Deep learning in a clinical context the big picture from “big data"
Clinical data is a source of large volumes of data: it is not uncommon to have orders of magnitude more variables than observations. The amount of collected information is continuing to grow as technology constantly pushes the boundaries of information that can be collected.
With such overwhelming volumes of data it is not a surprise that all of this data isn’t fully utilised throughout the clinical decision making process. For example, a critical patient admitted into the intensive care unit undergoes a barrage of tests during their stay generating a large amount of data points, but only single pieces of these are actually acted upon[i]. An alternative, and potentially much more powerful, approach would be to develop a tool that allowed clinicians to visualise this big data in an integrated platform and see the “big picture”, helping to guide clinical decision making, diagnosis and even indicate prognosis or future medical events.
Such tools may come in the form of artificial intelligence / machine learning[ii], something of a trending topic. The development of (un)supervised learning tools would offer the possibility of improving diagnosis, prognosis and best course of treatment, and would enable physicians to tailor their response in real-time. For years now machine learning has been successfully implemented in complex tasks by stock traders and programmers for data analysis and statistical models. However, successful applications for this technology in health and clinical medicine are still fairly limited[iii]
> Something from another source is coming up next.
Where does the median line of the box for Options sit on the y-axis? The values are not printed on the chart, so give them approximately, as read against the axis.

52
Work conducted during the course of my PhD will explore how machine learning tools can be applied to improve the clinical decision making process and potentially offer deeper insights to aid diagnosis, treatment and prognosis.
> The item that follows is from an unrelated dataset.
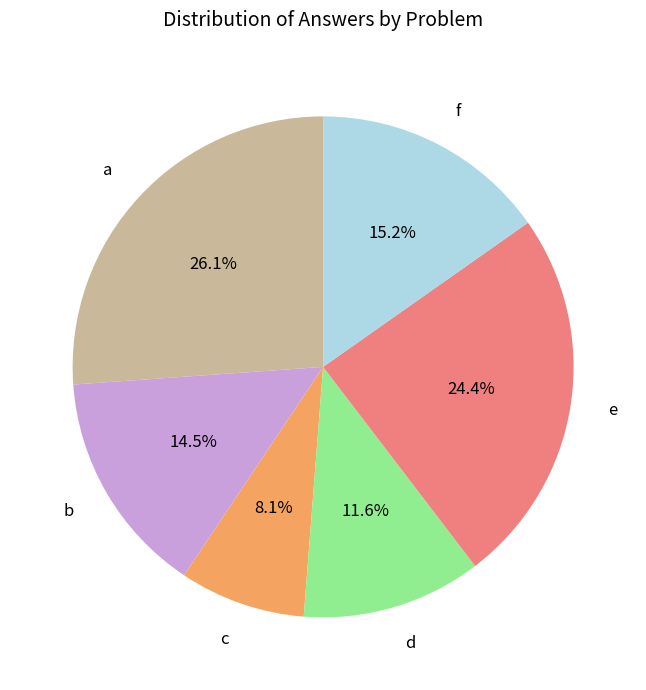

Combined, what portion of the pie is c and e?

32.5%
This work is currently ongoing and is a key part of my thesis looking at implementation of machine learning tools for “big data” integration, analysis and visualisation to improve clinical decision making.
[i] Sittig, D. F., Wright, A., Osheroff, J. A., Middleton, B., Teich, J. M., Ash, J. S., . . . Bates, D. W. (2008). Grand challenges in clinical decision support. Journal of biomedical informatics, 41(2), 387-392.
[ii] Chen, M., Hao, Y., Hwang, K., Wang, L., & Wang, L. (2017). Disease prediction by machine learning over big data from healthcare communities. Ieee Access, 5, 8869-8879.
[iii] Ng, A. (2016). What artificial intelligence can and can’t do right now. Harvard Business Review, 9.
Nathan Russell
A 1st year PhD Student at the University of Otago investigating how the clinical decision making process can be improved through implementation of machine learning tools for “big data” integration, analysis and visualisation. With a background in biology and clinical immunology my interests lie in what information can potentially be extracted from medical data as efficiently as possible which can be useful both at the bedside but also in biomedical research.